Rotting apple

Fallobst des Monats. (Bild: Elroi – stock.adobe.com)

Das Bedürfnis, sein eigenes Handeln zu rechtfertigen und dabei – sagen wir mal – kreativ zu werden, scheint ein tiefmenschliches zu sein. So mag sich schon der ein oder andere von uns als Schüler bei der Verspätung zum Unterricht auf diesen verflixten Schulbus berufen haben. Blöd nur, wenn die eifrige Englischlehrerin dann nachforscht und herausfindet, dass man einfach zu spät an der Haltestelle war. Diese Szene ist natürlich nicht mir passiert, sondern einem Freund von mir – doch, ehrlich!

Mit der Versuchung, jetzt auch die Corona-Pandemie als willkommene Ausrede für alle möglichen Versäumnisse zu nutzen, sind Schüler, Glossenautoren in Fachzeitschriften und EPC-Kontraktoren derzeit nicht alleine. Wenn etwa die deutschen Autobauer plötzlich völlig unverschuldet ihre hochinnovativen Verbrenner nicht mehr loswerden und deshalb – zum Glück erfolglos – lautstark in großem Katzenjammer an den Eingangstüren diverser Bundesministerien kratzen, hat das natürlich ausschließlich mit diesem Virus zu tun. Die Idee, dass diese Probleme sich schon weit vor der Krise abzeichneten und mit der jahrelangen Weigerung, neue Realitäten anzuerkennen, zusammenhängen könnten, ist natürlich ganz abwegig.

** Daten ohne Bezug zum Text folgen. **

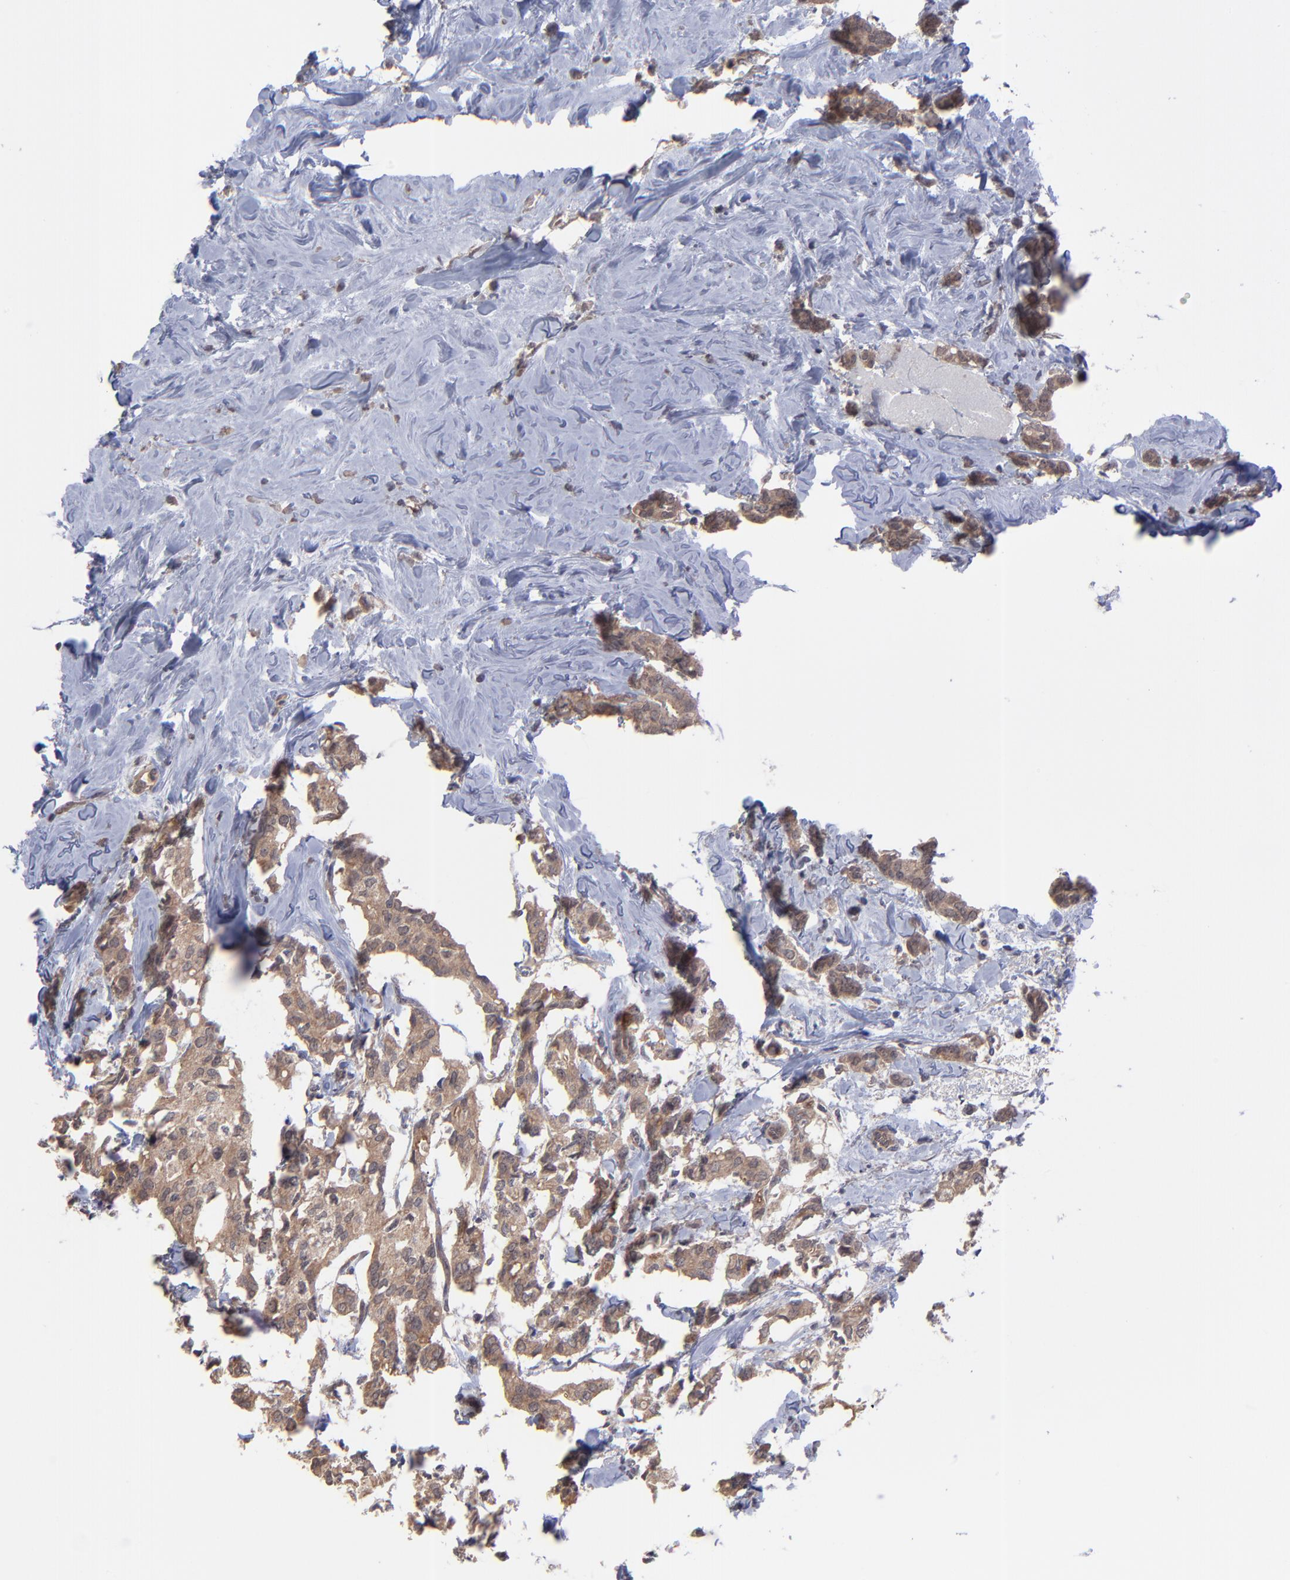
{"staining": {"intensity": "moderate", "quantity": ">75%", "location": "cytoplasmic/membranous"}, "tissue": "breast cancer", "cell_type": "Tumor cells", "image_type": "cancer", "snomed": [{"axis": "morphology", "description": "Duct carcinoma"}, {"axis": "topography", "description": "Breast"}], "caption": "The immunohistochemical stain labels moderate cytoplasmic/membranous positivity in tumor cells of breast infiltrating ductal carcinoma tissue.", "gene": "ZNF780B", "patient": {"sex": "female", "age": 84}}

Auch bei der Lufthansa dürfte sich der ein oder andere Konzernmanager darüber gefreut haben, die ewig ungeliebte Billigtochter Germanwings aufs Abstell-Vorfeld schieben zu können – allein wegen Corona, versteht sich. Ganz zu schweigen von der Genugtuung, endlich mal die traditionell verwöhnten und störrischen Pilotenkollegen in die Knie zu zwingen, indem man mit dem Streichen Tausender Stellen droht.

Krise als Profitchance

Während die einen also die Corona-Krise als Gelegenheit dafür hernehmen, langes Missmanagement endlich unter den Teppich kehren zu können, nehmen andere die „Krise als Chance“ noch wörtlicher – als Chance nämlich, jetzt mal so richtig Kasse zu machen. Unsere Dax-Konzerne sind jedoch gegen solche Vorwürfe erhaben. Die 20 Mio. Euro, die der Bund für die Entwicklung der Corona-App von SAP und T-Systems hinblättert sind jedenfalls vollkommen gerechtfertigt. Peanuts! Es musste ja schnell gehen. Und mit dem Starttermin schon Mitte Juni sind wir weltweit Vorreiter. Oder?! Klar, in Frankreich war die App nicht nur früher draußen, sondern wurde von einem Konsortium aus Konzernen und Start-ups selbst finzanziert. Dafür sind die Folgekosten bei uns sagenhaft günstig: Nur etwa 3 Mio. Euro kostet der Betrieb den Steuerzahler pro Monat – unter anderem für zwei Support-Hotlines bei der Telekom.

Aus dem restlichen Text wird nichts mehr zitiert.